[Task objective]: Type the listing below out again exactly. No images.

[Start of Attachment]

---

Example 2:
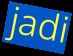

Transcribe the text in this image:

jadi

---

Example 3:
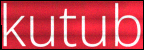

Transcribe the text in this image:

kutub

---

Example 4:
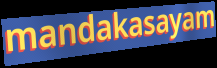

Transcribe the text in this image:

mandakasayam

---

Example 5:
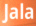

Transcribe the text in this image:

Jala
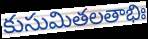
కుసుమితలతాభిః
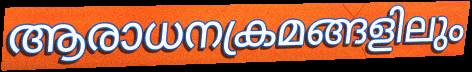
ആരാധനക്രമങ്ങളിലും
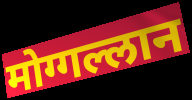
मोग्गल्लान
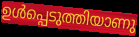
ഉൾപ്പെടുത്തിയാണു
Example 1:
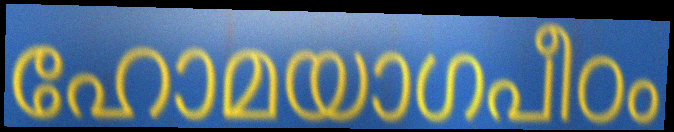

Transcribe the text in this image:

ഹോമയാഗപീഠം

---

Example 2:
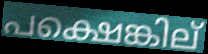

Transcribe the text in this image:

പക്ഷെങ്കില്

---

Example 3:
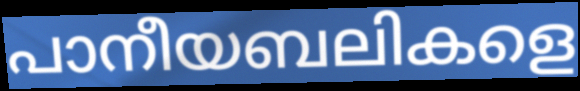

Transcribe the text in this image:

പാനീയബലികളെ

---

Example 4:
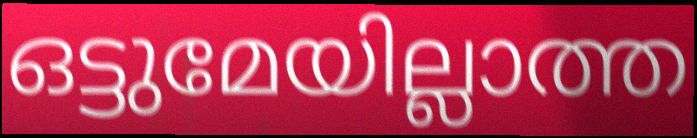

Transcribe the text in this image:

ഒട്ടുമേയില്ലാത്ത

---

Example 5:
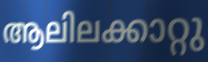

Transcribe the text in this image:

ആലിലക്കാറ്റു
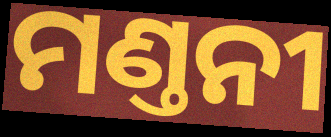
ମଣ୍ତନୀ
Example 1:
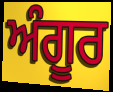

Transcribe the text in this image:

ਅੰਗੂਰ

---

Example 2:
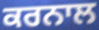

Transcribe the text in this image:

[End of Attachment]

[Answer for this exercise]:
---

Example 2:

Transcribe the text in this image:

jadi

---

Example 3:

Transcribe the text in this image:

kutub

---

Example 4:

Transcribe the text in this image:

mandakasayam

---

Example 5:

Transcribe the text in this image:

Jala
కుసుమితలతాభిః
ആരാധനക്രമങ്ങളിലും
मोग्गल्लान
ഉൾപ്പെടുത്തിയാണു
Example 1:

Transcribe the text in this image:

ഹോമയാഗപീഠം

---

Example 2:

Transcribe the text in this image:

പക്ഷെങ്കില്

---

Example 3:

Transcribe the text in this image:

പാനീയബലികളെ

---

Example 4:

Transcribe the text in this image:

ഒട്ടുമേയില്ലാത്ത

---

Example 5:

Transcribe the text in this image:

ആലിലക്കാറ്റു
ମଣ୍ତନୀ
Example 1:

Transcribe the text in this image:

ਅੰਗੂਰ

---

Example 2:

Transcribe the text in this image:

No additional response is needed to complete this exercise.